A case quite in point is In re National Phonograph Co., 29 App.D.C. 142. The term sought to be registered there was "Standard" as applied to phonographs. It appeared that the phonographs to which it was applied were of inferior quality and not standard. After holding that the term was descriptive within the meaning of the then existing statute, prohibiting the registration of descriptive marks, the court said: "We agree with the Commissioner that the applicant's claim to use `standard' as a trademark is in no wise strengthened because the applicant contends that it only applies the word to machines of inferior design and which are not in any sense standard. The word cannot be used, whether it be truly descriptive or falsely descriptive."
The decision of the Commissioner of Patents is affirmed.
I do not agree with my associates and the tribunals of the Patent Office that the notation "Professional" consists merely in a word descriptive (or misdescriptive) of the goods, or of the character or quality of the goods, to which appellant applies it.
Under some of the definitions of "Professional," the notation may indicate, or suggest, the character of some of the users of the goods (although I do not wish to be understood as passing upon the question of whether hairdressing is a profession as distinguished from a trade), but as to the per se character or quality of the goods nothing is described, nor is anything even suggested in that respect.
I am unable to see wherein the Bonide Chemical Co. case, cited by the majority, has any application here. It was there held, in effect, that the notation "Crow-Tox," used upon a preparation for protecting seed against birds and animals and for invigorating seeds, was, upon the record presented ("Crow-Tox" being the equivalent of "Crow-Poison," and the preparation being conceded to be non-poisonous), misdescriptive of the preparation.
The Brunswick-Balke-Collender Co. case, cited by the majority (and by the Patent Office examiner), seems to me clearly distinguishable from the instant case. We there refused registration of the word "League" as a trade-mark for bowling pins. The record disclosed that an organization known as the American Bowling Congress had adopted rules regulating the size and weight of official pins for use in league bowling games. Clearly, the word "League," as it was there proposed to use it, would have been descriptive of a character or quality — size or weight — of the pins.
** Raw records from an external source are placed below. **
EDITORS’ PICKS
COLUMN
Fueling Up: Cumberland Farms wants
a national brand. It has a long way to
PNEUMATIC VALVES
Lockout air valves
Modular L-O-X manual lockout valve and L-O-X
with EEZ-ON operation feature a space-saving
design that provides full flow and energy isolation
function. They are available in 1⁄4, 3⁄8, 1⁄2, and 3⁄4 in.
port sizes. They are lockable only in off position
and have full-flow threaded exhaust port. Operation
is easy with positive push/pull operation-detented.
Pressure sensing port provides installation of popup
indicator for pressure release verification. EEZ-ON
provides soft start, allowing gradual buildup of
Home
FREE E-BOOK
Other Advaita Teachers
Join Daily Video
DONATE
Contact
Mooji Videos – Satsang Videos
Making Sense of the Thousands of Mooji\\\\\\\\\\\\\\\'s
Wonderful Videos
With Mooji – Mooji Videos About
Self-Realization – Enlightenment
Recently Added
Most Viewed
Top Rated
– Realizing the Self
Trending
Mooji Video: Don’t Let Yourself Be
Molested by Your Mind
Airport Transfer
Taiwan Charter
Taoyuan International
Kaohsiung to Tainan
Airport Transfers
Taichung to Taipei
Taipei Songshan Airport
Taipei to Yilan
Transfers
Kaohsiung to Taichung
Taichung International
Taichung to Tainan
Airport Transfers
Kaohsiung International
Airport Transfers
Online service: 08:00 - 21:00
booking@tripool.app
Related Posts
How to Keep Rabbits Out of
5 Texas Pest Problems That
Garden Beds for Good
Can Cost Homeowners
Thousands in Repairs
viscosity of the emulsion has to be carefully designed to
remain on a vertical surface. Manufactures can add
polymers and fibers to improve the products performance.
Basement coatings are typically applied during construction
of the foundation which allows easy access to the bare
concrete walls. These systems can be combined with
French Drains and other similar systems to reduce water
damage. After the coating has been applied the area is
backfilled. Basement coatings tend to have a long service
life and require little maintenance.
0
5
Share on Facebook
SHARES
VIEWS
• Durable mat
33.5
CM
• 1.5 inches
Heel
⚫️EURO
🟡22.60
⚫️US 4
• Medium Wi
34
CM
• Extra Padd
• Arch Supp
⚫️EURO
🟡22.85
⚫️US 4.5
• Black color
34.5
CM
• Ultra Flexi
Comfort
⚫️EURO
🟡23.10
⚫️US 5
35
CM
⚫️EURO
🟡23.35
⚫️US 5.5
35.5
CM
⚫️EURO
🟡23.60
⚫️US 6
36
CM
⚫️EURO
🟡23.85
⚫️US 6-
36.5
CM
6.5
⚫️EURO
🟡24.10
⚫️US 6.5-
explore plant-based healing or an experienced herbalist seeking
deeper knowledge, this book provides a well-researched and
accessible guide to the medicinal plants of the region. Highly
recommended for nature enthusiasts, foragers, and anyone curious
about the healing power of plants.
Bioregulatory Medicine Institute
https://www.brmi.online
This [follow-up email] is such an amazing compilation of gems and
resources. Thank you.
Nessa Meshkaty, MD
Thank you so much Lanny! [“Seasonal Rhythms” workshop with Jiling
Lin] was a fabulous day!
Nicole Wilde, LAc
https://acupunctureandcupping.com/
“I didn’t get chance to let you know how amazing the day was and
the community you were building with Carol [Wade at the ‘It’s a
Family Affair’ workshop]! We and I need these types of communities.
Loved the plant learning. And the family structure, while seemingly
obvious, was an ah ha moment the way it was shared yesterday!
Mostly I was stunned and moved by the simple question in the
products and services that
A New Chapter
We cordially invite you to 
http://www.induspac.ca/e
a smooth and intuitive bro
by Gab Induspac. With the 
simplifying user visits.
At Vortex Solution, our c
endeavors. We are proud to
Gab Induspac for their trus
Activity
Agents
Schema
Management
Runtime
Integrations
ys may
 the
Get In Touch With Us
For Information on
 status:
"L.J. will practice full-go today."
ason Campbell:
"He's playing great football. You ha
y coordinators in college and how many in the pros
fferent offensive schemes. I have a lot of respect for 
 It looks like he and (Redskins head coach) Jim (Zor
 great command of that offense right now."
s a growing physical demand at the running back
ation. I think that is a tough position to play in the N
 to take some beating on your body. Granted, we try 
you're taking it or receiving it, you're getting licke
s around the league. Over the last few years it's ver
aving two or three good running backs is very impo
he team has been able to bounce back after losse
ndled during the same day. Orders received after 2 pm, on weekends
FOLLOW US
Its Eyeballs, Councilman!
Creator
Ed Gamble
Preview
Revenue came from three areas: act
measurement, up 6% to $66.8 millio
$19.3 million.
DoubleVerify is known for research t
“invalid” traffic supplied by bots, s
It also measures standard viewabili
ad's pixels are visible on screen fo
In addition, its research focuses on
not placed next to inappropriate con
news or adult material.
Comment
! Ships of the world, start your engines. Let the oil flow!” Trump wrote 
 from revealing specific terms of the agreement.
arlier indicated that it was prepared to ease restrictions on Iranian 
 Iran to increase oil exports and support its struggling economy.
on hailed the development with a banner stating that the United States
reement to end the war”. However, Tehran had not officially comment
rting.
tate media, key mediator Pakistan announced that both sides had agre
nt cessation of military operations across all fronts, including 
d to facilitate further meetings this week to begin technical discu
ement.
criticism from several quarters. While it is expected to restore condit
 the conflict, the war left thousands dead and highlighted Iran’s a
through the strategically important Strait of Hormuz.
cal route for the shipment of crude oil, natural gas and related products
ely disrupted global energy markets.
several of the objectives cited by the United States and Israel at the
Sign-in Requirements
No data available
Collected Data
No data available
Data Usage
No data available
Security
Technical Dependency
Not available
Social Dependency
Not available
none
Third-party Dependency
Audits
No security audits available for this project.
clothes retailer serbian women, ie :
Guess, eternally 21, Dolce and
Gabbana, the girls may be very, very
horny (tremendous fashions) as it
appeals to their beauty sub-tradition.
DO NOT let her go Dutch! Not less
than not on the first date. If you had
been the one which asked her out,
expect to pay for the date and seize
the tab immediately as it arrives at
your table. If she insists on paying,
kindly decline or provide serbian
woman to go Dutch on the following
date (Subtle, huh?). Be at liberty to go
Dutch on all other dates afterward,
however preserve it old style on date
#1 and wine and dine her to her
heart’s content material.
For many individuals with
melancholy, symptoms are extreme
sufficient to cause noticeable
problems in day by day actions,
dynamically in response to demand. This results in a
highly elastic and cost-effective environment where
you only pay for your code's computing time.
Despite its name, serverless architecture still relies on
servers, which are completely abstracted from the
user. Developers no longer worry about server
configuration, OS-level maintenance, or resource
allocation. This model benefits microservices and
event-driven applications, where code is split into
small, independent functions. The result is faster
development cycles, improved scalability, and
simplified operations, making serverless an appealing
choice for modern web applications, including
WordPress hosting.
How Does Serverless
In the National Phonograph Co. case, also cited by the majority, obviously the word "standard," which it was sought to register for use on phonographs, had particular reference to a character or quality of the goods — not to the users of the goods.
In truth I have found no decided case which, in my opinion, properly may be regarded as on all fours with this case. With me the issue here is largely a matter of first impression.
I do regard the case of In re National Candy Co., 35 App.D.C. 351, somewhat analogous. The applicant there sought to register "Navy" for use on candy, some of which was sold as supplies for use by the personnel of the Navy. The court held the mark to be purely fanciful and arbitrary as applied to candy. It seems to me that such is the situation with respect to "Professional" applied to hair curlers, hair winders, hair clamps, hair pressers, hair pins, and hair rollers.
It is my view that appellant is entitled to the registration here sought.